A portly bearded man bought her after an evening of folk dances, drawn from the dances every girl from the Peninsula was taught as a child. She realized that she had been purchased by her sister's pious husband. He did not acknowledge her, but made her kneel and serve God. He bought her at intervals over the course of a year, then he inexplicably disappeared.

He left her a sea-colored sapphire ring that she recognized as having belonged to Dolphin. Madam was scrupulous in delivering it—she never stole jewelry belonging to the Brides—though she divulged no information, if she had any, about why the ring was no longer on her sister's hand.

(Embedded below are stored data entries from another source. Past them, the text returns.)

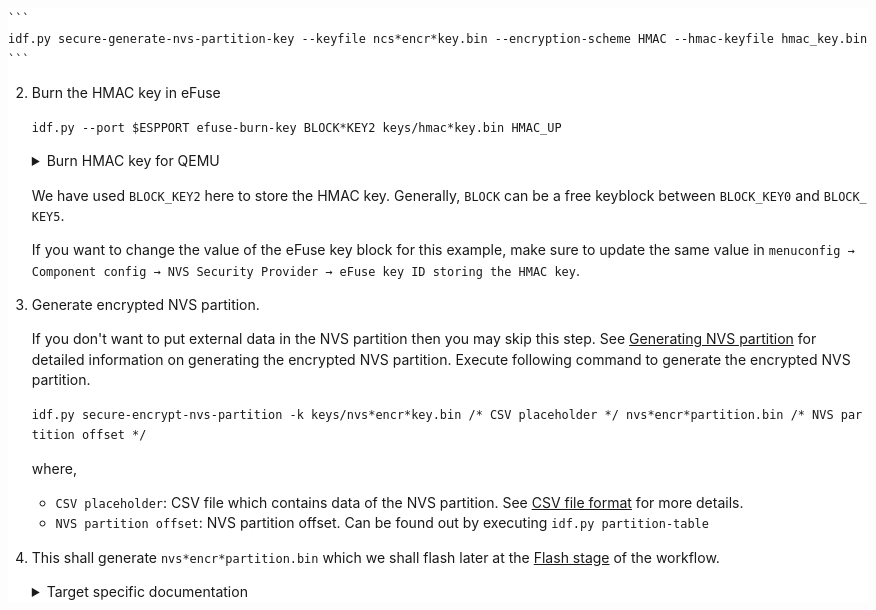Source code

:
 	```
	idf.py secure-generate-nvs-partition-key --keyfile ncs*encr*key.bin --encryption-scheme HMAC --hmac-keyfile hmac_key.bin
	```
2. Burn the HMAC key in eFuse

	```
	idf.py --port $ESPPORT efuse-burn-key BLOCK*KEY2 keys/hmac*key.bin HMAC_UP
	```

	<details>
	<summary>Burn HMAC key for QEMU</summary>
	For QEMU emulation, the above command can be updated as follows:

	```
	idf.py qemu efuse-burn-key BLOCK*KEY2 keys/hmac*key.bin HMAC_UP
	```
	</details>
    
    We have used `BLOCK_KEY2` here to store the HMAC key. Generally, `BLOCK` can be a free keyblock between `BLOCK_KEY0` and `BLOCK_KEY5`.

	If you want to change the value of the eFuse key block for this example, make sure to update the same value in `menuconfig → Component config → NVS Security Provider → eFuse key ID storing the HMAC key`.

3. Generate encrypted NVS partition.

	If you don't want to put external data in the NVS partition then you may skip this step.
	See [Generating NVS partition](https://docs.espressif.com/projects/esp-idf/en/stable/api-reference/storage/nvs*partition*gen.html#generate-encrypted-nvs-partition) for detailed information on generating the encrypted NVS partition.
	Execute following command to generate the encrypted NVS partition.

	```
	idf.py secure-encrypt-nvs-partition -k keys/nvs*encr*key.bin /* CSV placeholder */ nvs*encr*partition.bin /* NVS partition offset */
	```
	where,
	* `CSV placeholder`: CSV file which contains data of the NVS partition. See [CSV file format](https://docs.espressif.com/projects/esp-idf/en/latest/api-reference/storage/nvs*partition*gen.html#csv-file-format) for more details.
	* `NVS partition offset`: NVS partition offset. Can be found out by executing `idf.py partition-table`

4. This shall generate `nvs*encr*partition.bin` which we shall flash later at the [Flash stage](README.md#flash) of the workflow.

	<details>
	<summary>Target specific documentation</summary>

	For target specific documentation, run the following command after setting the [target](#2-set-the-target)

	```sh
	idf.py docs -sp api-reference/storage/nvs*partition*gen.html
	```
	</details>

She was trained to speak only when she had divined what a client wanted to hear her say. For extra fees, the clients could make requests called prayers for particular needs or desires to be satisfied. They asked that Madam deliver Rain dressed in particular costumes, her face magnified through certain cosmetics, her skin whitened, or darkened, or rouged to the desired color. Once someone requested that she be painted gold, to represent a woman from another world in a popular fairy tale. Madam experimented with the shades of gilt on Rain herself, until she was satisfied that its radiance was sufficiently dazzling in candlelight.

Rain listened impassively as they spoke to her, and about her. She was schooled to understand that she was contingent, the client ultimate. The client had the power to tell her not only what she might say, but to declare what she was thinking, and force her to assent to the thoughts he created. She must never contradict. If she had other impulses or motives, she was to purify herself of them. Any well-brought-up girl of the Peninsula could manage that aspect of life in the house.

Sometimes clients wanted her as she appeared onstage; what excited them was to be with her in theater, not in reality. Fresh costumes were kept to answer prayers like these. She would be brought to them, bathed and newly attired in the duplicate costume, to give the illusion that she was the role they had seen her play.

Prayers were received from some who wanted her to be more beautiful than she was; others insisted that she be made more ugly. She was to be younger than they were—or older than they were. An aristocratic lady from the Old Monarchy to be debased, a peasant in local costume to be elevated, a mother, a battle talisman, they created her in their image.

The one thing that was never asked of her or of any other bride was the kiss on the lips, symbolic of shared love or of ultimate deceit. No man of the Peninsula would debase himself in this way, but a variety of superstitions was connected with the notion, fears of transformation, of losing the precious certainty of election, or even the power God poured into his Warriors.

They shed blood over her: the more absent and silent she was, the more rivals battled over the meaning of her gestures. Was a pause before she launched a whiplash series of steps significant? If one client felt she had singled him out with some look or hinted toward him with her hands, another felt slighted.

Something like a war developed between two factions of spectators who clashed fanatically over their opposite interpretations of a role she danced. This was a ballet in which she played the only female role, a young girl, who falls in love with a boy and runs away with him.

The third act is famous for its finale, a demanding, athletic trio in which the girl is pursued and killed by her father and brother. Rain took a last, abandoned, breathtaking leap directly into the audience, where the dancer playing her brother caught her in the air, and carried her back onto the stage to her death.